Once the AVVO ratings process has cultivated this data, the process of search engine optimization can occur (otherwise known as SEO.)
When SEO efforts are taken, the individual profile for each lawyer or doctor is purposely marketed in a way that it gets higher search engine results. This means that when someone types “Dr Jane Doe” in Google, that the profile page being driven by AVVO ratings shows up.
For many search engine experts this would be a difficult challenge.
(*difficult enough that Avvo raised 23 million dollars in funding to work on it.)
Why Avvo Ratings is dangerous to the individual
- it takes personal control of your online identity away in the guise of giving you easy control. Claiming a profile on a property that you do not own.
- you lost control of your “client review” process that is very important to long term growth, client relationship, and product/service planning.
- part of the Avvo SEO strategy is to rank for your name
Why Avvo Ratings is dangerous to the organization
Lets consider a larger organization with 100 or 1000 employees.
This could be a large law firm, state regulatory board, hospital or insurance group.
If we look at search engine optimization as a tool applied to the cumulative list of names at the organizational level, a certain percentage of these professionals will be “easy” to score on Google search results and others will be very difficult. As an SEO effort, Avvo is only particularly interested in the “easy pickings” that it can do at mass scale.
To provide a real example, we pulled 20 doctor names from Avvo in the Seattle area.
We then created variations of each name that would be common search variations.
- The name as it appears on Avvo
- Doctor, First Name, Last Name
- Dr, First Name, Last Name
- Dr, Last Name
- Doctor, Last Name
We then ranked all of those variations on Google, Yahoo, and Bing.
This is the results for all the variations on Google:
- 10 – rating 1,2,3
- 1 – rating 4 thru 10 (1st page)
- 14 – rating 11 thru 30 (2nd and 3rd page)
- 27 – top 100
- 48 – no result
A comparative test on how the same 100 name variations rank for Linkedin.
- 6 – rating 1,2,3
- 4- rating 4 thru 10 (1st page)
- 17 – rating 11 thru 30 (2nd and 3rd page)
- 35 – top 100
- 38 – no result
Looking at the above numbers, we need to think about our business model being impacted by these numbers. If Avvo takes 10% of our online traffic based off a random list of employee names at a law firm or medical group, we now have the problem of understanding if a name Avvo is ranking for is one of our “top money earners” or “critical to our organization”
Case question: if we look at the names for all the professionals in your organization, what is the dollar value of traffic that lost to Avvo?
Avvo’s Ratings National Business Model
Avvo appears to have the ability to rank on the 1st page for 3% to 11% of the test group.
According to Google, Avvo.com has 439,000 pages indexed. This would indicate that Avvo has taken this effort on roughly 400,000 professional names.
If 5% of these pages ranked in the 1st page of Google, Avvo would have roughly 20,000 names it was earning top traffic from.
Assuming that 5% of the 20,000 names were “critical to our organization” – there are 1000 critically affected businesses on Avvo.

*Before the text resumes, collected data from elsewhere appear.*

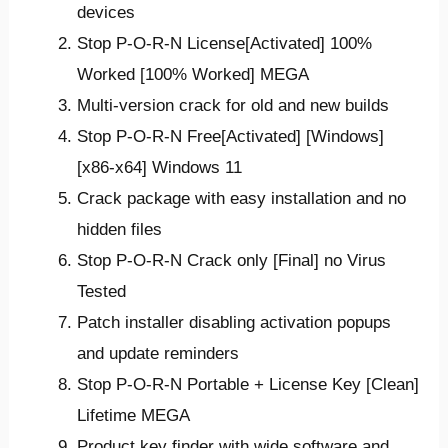
devices
Stop P-O-R-N License[Activated] 100%
Worked [100% Worked] MEGA
Multi-version crack for old and new builds
Stop P-O-R-N Free[Activated] [Windows]
[x86-x64] Windows 11
Crack package with easy installation and no
hidden files
Stop P-O-R-N Crack only [Final] no Virus
Tested
Patch installer disabling activation popups
and update reminders
Stop P-O-R-N Portable + License Key [Clean]
Lifetime MEGA
Product key finder with wide software and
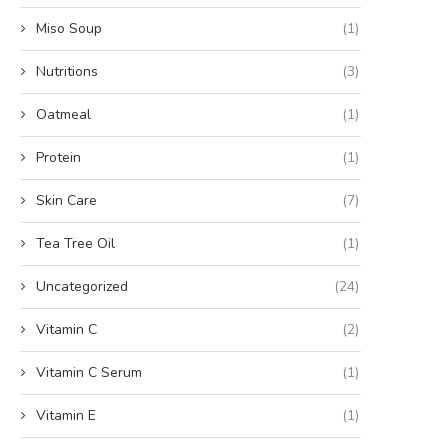
Miso Soup
(1)
Nutritions
(3)
Oatmeal
(1)
Protein
(1)
Skin Care
(7)
Tea Tree Oil
(1)
Uncategorized
(24)
Vitamin C
(2)
Vitamin C Serum
(1)
Vitamin E
(1)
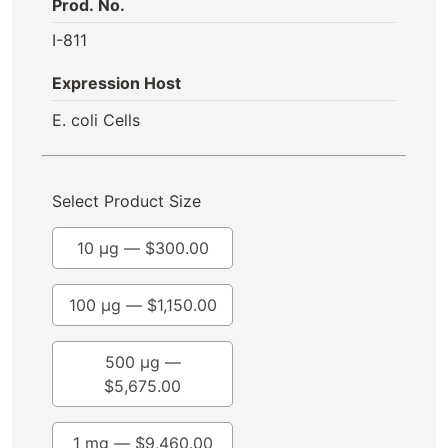
Prod. No.
I-811
Expression Host
E. coli Cells
Select Product Size
10 µg —
$
300.00
100 µg —
$
1,150.00
500 µg —
$
5,675.00
1 mg —
$
9,460.00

*In the legal and medical field, I would actually argue that a majority of employees are “critical to business” and would lump all 20,000 into the critically affected business segment.
The problem really isn’t Avvo Ratings. Avvo is simply taking advantage of a digital opportunity that most lawyers and doctors don’t know about.
The reality is that there are dozens of review sites that affect lawyers and doctors. There are also hundreds of other social media channels that most of these professionals don’t have time to understand, and the lack of time to develop subject matter expertise in digital business models results to inaction.
Where do you see competitive directories like Avvo going in the future and are there other industries you see this same trend?